In May 2022, he reportedly shared a social media meme saying, “Imagine if you were able to kill someone who was an inconvenience to you & get away with it… oh yeah it’s called abortion.”
“This administration is undermining the rule of law. They are aiding and abetting the cartels and the human trafficking and drug trafficking into this country,” Lamb falsely claimed at a July 2021 rally hosted by the Federation for American Immigration Reform, a group designated an anti-immigrant hate group by the Southern Poverty Law Center. The group’s founder, the late John Tanton, was a eugenicist who aimed to preserve “a European-American majority.”
But Lamb’s own commitment to the rule of law has been inconsistent. After Arizona Republican Gov. Doug Ducey issued a stay-at-home order early in the COVID-19 pandemic in 2020, Lamb unilaterally refused to enforce it. “We are here to protect the people from government overreach and we are here to protect their rights,” he told Fox News that May. “I felt like an order like this, to arrest people, to cite them, was going too far.”

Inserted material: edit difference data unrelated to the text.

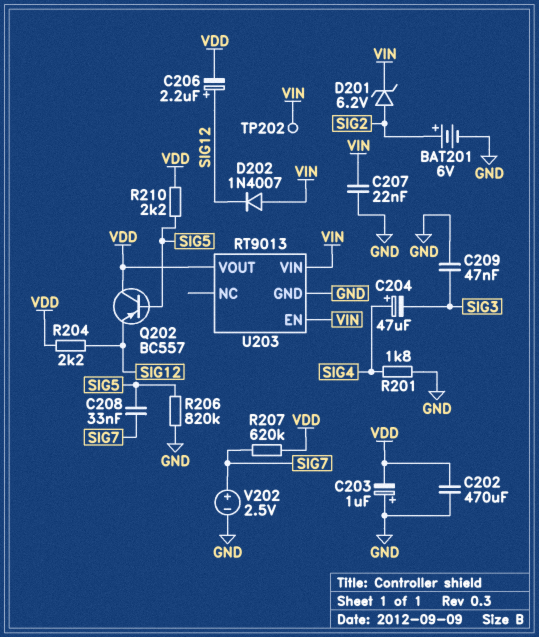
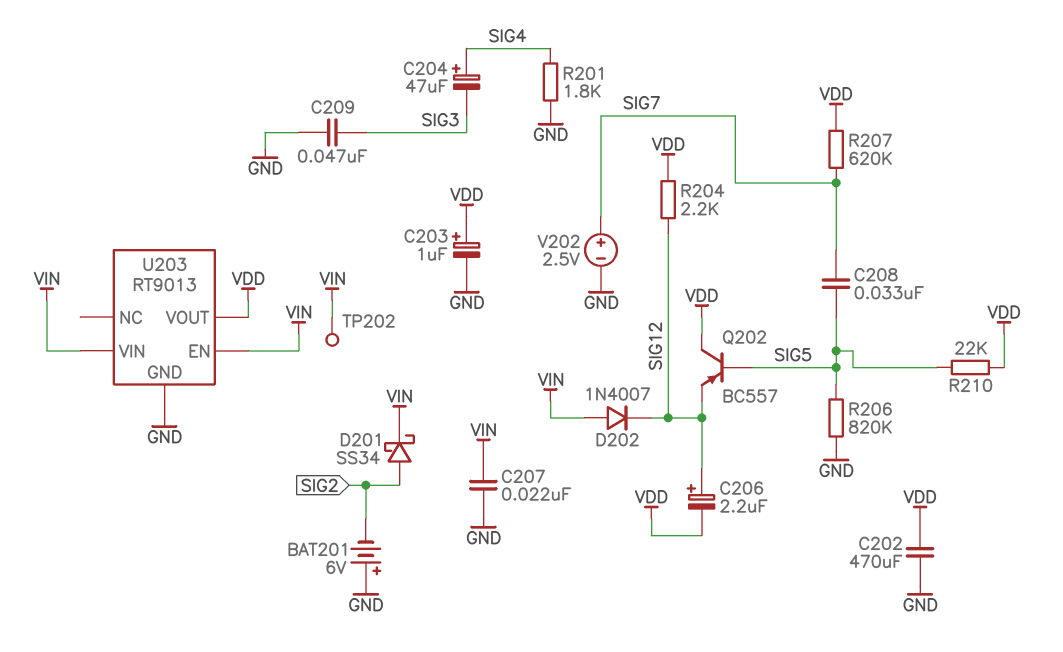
BAT201: 6V (plus SIG2, minus GND) -> 6V (plus GND, minus SIG2)
C203: 1uF (plus GND, minus VDD) -> 1uF (plus VDD, minus GND)
D201: zener 6.2V (A SIG2, K VIN) -> schottky SS34 (A SIG2, K VIN)
R210: 2.2k (SIG5, VDD) -> 22k (SIG5, VDD)

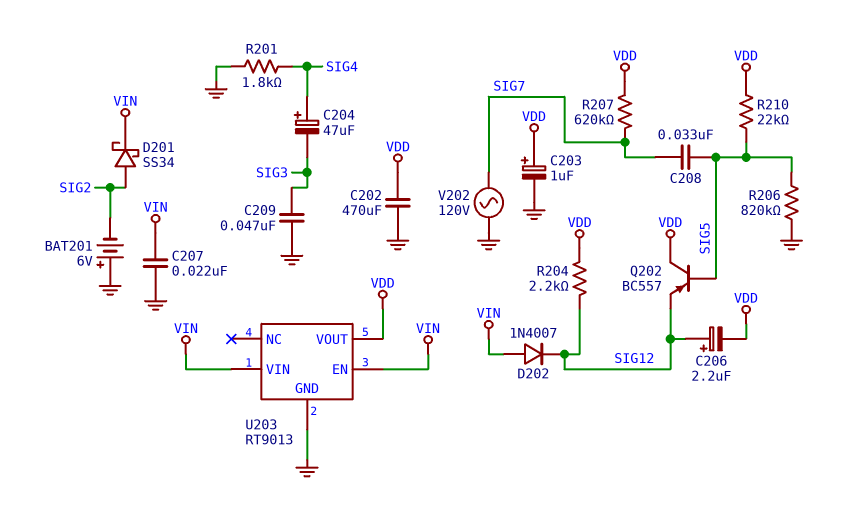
TP202: test point (VIN) -> none
V202: 2.5V (plus SIG7, minus GND) -> AC 120V (GND, SIG7)

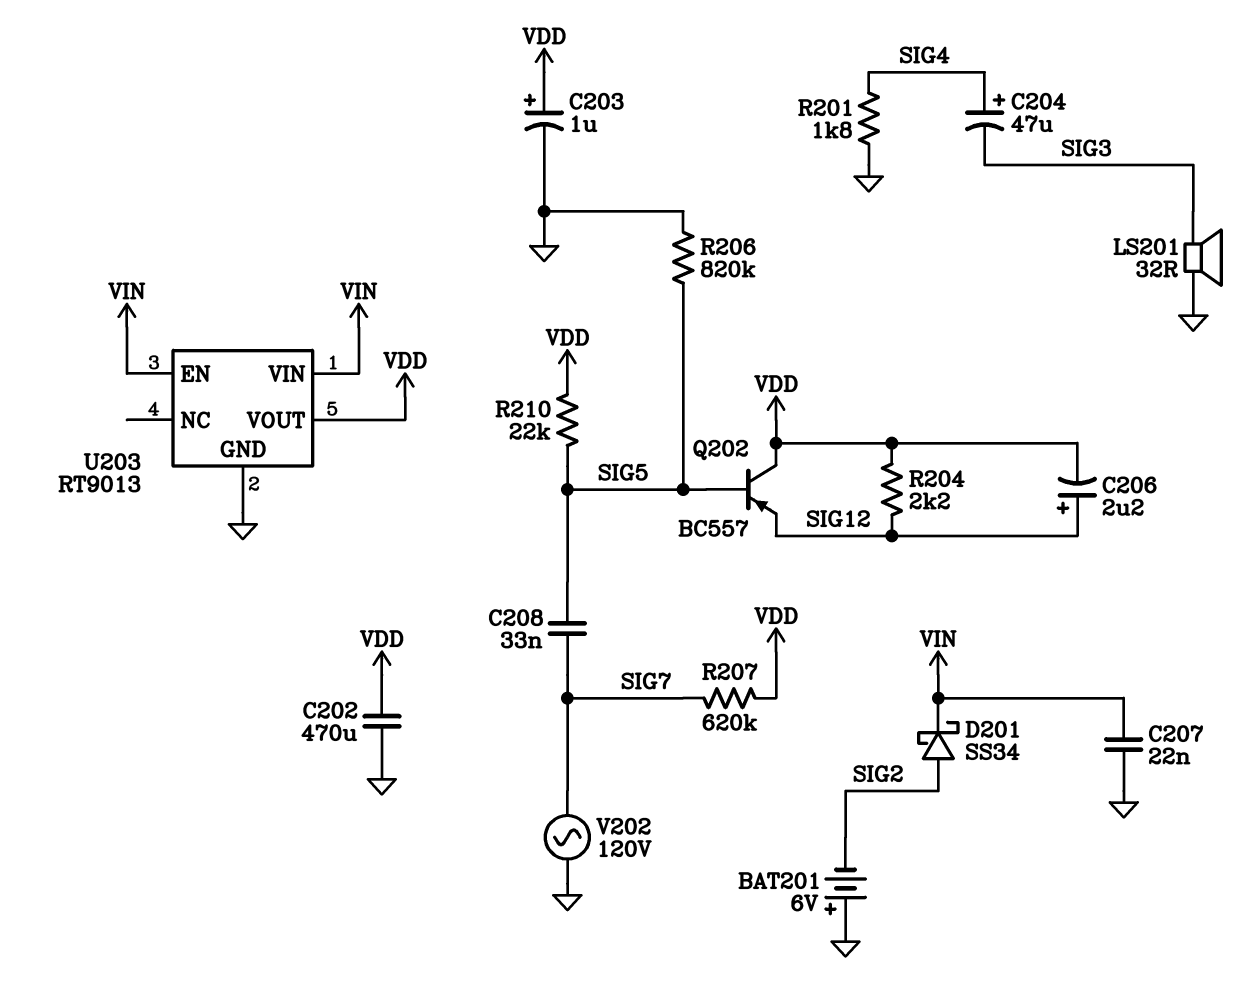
C209: 47nF (GND, SIG3) -> none
D202: diode 1N4007 (A VIN, K SIG12) -> none
LS201: none -> speaker 32R (GND, SIG3)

Other Republicans are also reportedly considering running for the Senate seat, including unsuccessful 2022 gubernatorial nominee Kari Lake, unsuccessful 2022 gubernatorial candidate Karrin Taylor Robson, unsuccessful 2022 attorney general nominee Abe Hamadeh, and unsuccessful 2022 Senate candidate Jim Lamon.
In a statement on Monday, Democratic Senatorial Campaign Committee spokesperson Nora Keefe said:
Arizona Republicans’ Senate primary dynamics are getting messier by the day. Whichever candidate eventually makes it out of their intraparty brawl will be badly damaged – and we look forward to the Republicans spending the next year exposing the flaws in each of their candidates, and ensuring their eventual nominee will once again be badly out of step with the voters that decide Arizona’s general election.
Democratic Rep. Ruben Gallego, who is also running for the Senate seat, tweeted on Tuesday: “Mark Lamb claims he loves “law and order,” but he refuses to condemn the attack on roughly 140 officers who were injured or killed in the January 6th insurrection. He is a threat to our democracy and unfit for elected office.”
Published with permission of The American Independent Foundation.